Ryan Papenhuyzen is now THE guy at the back. It’s possible Bellamy tried to get a bit too cute in putting Wishart back there to replace him, because Cleary gave him hell under rainy skies.
The step down from Jahrome Hughes to Cooper Johns was noticeable, to put it mildly.
And the Harry Grant-Brandon Smith combo is no longer a double-barrelled dummy-half luxury; they need Grant at his best at hooker and Smith peaking as a fringe ball-runner.
Injuries to any of them, or God forbid two of them, and suddenly the Storm are looking a little thin.
How to fight the Penrith momentum
If an opposing team manages to put a Penrith player on their back with any sort of regularity, there should be a parade.
If you’ve ever watched the Panthers roll up the field in the blink of an eye and wondered how they do it, a series of intentional powerful faceplants is how.
Every tackle is a battle between the player with the ball trying to land on their belly and spring up as quickly as possible, and a defence trying to land them on their back and keep them there for as long as possible.
The Panthers almost always win that battle. Not only do they make good, fast metres, when they are finally brought to ground they’re back on their feet and playing the ball before you know it.
Stopping that from happening is nigh impossible, but responding in kind is almost certainly necessary.
If you want to make metres on them, you have to catch the defence back-tracking and that likely means take the risk of trying to play the ball before your body is really ready.
The risk is you make a mistake, give the ball back to the Panthers and they maul you, but those are the stakes when you play against the best.
When you’re the best, you make your own rules
There is a certain rhythm to NRL games, even when very good rugby league teams are involved. But not as far as Penrith is concerned.
There is not a moment, on either side of the ball, that you truly know what is going to happen.
Offloads and clever plays are one thing, but when the play breaks down, no team (maybe ever) is more dangerous.
All across the park — from To’o to Tago, Crichton to Cleary, Koroisau to Kikau, and Luai all on his own — if the ball goes to ground, they can wreck the suddenly frozen or relaxed defence at will.
It’s part of why teams get so frustrated against them — ‘I passed the test, I shut you down, why won’t you just stop?’.
In defence it’s a similar story.
Attackers are supposed to have a couple of tackles to truck it off their own tryline. Maybe they don’t get as far as they want to, but that’s usually it.

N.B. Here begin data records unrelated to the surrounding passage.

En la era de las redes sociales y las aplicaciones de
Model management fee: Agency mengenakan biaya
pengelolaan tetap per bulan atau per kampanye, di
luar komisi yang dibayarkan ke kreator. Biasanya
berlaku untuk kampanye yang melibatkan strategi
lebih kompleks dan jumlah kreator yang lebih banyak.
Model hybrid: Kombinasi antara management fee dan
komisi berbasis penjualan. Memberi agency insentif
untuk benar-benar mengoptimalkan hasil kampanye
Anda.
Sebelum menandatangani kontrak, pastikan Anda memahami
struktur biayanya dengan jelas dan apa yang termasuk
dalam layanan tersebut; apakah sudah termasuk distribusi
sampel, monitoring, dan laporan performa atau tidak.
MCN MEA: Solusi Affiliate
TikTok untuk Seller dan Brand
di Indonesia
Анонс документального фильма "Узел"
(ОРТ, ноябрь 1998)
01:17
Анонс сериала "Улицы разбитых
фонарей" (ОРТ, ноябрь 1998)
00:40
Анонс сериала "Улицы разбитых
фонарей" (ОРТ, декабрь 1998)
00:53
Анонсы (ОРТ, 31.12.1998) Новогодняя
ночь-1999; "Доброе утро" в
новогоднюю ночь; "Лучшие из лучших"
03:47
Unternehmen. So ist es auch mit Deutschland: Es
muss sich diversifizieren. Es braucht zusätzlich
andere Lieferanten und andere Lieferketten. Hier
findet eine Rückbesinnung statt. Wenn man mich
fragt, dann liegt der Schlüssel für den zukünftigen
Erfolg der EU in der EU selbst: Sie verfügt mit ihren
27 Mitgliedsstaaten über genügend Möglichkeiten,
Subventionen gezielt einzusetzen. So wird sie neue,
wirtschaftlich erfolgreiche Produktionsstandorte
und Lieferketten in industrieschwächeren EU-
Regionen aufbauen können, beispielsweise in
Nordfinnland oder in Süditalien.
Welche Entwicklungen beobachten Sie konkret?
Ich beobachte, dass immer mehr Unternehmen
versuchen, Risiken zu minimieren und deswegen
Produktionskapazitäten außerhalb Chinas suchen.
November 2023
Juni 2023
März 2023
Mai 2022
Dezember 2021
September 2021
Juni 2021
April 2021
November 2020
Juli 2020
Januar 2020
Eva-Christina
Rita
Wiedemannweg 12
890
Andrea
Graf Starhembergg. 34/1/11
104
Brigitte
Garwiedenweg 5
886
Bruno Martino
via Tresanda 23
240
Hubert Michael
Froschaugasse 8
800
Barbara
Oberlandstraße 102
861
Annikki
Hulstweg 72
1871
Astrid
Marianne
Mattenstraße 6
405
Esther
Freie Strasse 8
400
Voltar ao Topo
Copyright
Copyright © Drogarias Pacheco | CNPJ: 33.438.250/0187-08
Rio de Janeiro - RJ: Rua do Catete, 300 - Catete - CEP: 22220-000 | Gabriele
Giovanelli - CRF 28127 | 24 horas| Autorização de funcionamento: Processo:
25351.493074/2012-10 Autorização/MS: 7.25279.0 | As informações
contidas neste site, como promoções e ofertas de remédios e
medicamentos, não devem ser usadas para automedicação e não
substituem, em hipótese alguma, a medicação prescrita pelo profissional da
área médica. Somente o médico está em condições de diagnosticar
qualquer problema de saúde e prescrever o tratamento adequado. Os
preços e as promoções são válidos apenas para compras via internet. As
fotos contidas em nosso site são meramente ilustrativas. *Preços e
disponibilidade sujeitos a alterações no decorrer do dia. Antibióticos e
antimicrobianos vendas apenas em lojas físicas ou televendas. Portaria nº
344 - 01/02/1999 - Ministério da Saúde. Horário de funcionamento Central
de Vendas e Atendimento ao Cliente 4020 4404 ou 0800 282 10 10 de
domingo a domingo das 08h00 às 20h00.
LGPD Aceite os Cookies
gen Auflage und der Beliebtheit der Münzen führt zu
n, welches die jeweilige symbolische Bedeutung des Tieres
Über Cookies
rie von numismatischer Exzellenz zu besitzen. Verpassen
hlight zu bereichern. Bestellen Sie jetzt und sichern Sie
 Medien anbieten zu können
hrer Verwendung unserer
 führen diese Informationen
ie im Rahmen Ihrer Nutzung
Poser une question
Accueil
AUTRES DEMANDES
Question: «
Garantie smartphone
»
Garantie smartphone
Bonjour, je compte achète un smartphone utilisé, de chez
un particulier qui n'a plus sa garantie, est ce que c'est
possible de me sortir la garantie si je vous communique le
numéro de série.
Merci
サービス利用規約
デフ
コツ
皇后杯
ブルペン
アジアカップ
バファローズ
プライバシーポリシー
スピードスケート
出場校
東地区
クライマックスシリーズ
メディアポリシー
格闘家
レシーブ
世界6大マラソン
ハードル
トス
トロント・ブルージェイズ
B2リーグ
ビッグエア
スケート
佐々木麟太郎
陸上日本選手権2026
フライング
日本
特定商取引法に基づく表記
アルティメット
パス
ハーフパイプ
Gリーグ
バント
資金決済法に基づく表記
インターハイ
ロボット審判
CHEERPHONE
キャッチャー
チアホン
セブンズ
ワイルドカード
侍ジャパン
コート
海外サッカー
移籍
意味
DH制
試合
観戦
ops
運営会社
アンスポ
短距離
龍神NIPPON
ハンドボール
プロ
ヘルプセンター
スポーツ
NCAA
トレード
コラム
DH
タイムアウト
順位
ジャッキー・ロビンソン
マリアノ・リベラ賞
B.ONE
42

When Penrith is defending, they attack. There’s no spot too far away from the tryline that they can’t drag you back into the in-goal. There’s nowhere within 20 minutes of the sideline that you’re not under threat of being lobbed into touch.
Fall asleep for one second, think you’ve got things in hand for a moment and that’s when they pounce.
Cameron Munster is still Melbourne’s north star
Without Papenhuyzen and Hughes, it was left up to Munster to embody the title of “pivot” more than ever before. And he did his level best.
His swirling kick-off found the grass, then he forced a knock-on from Jarome Luai, and launched a torpedo bomb that again bamboozled the Panthers’ back three.
Later, he found the in-goal with another uncatchable bomb, and when Taylan May Houdini’d his way past four would-be Storm tacklers and out of danger, Munster took it upon himself to rip the ball out of Dylan Edwards’s hands.
He got the ball soon after and chipped over the top for Nick Meaney and the Storm’s only try of the night.
Late in the first half he somehow stared down a rampaging Stephen Crichton and held him up basically all on his own.
It all ended up being for nought — fighting Penrith while undermanned is like fighting the tide with handful of sand — but his performance showed how hard he is willing to fight for this side and what he can do.
If only he had a little more support we might have had something close to a contest.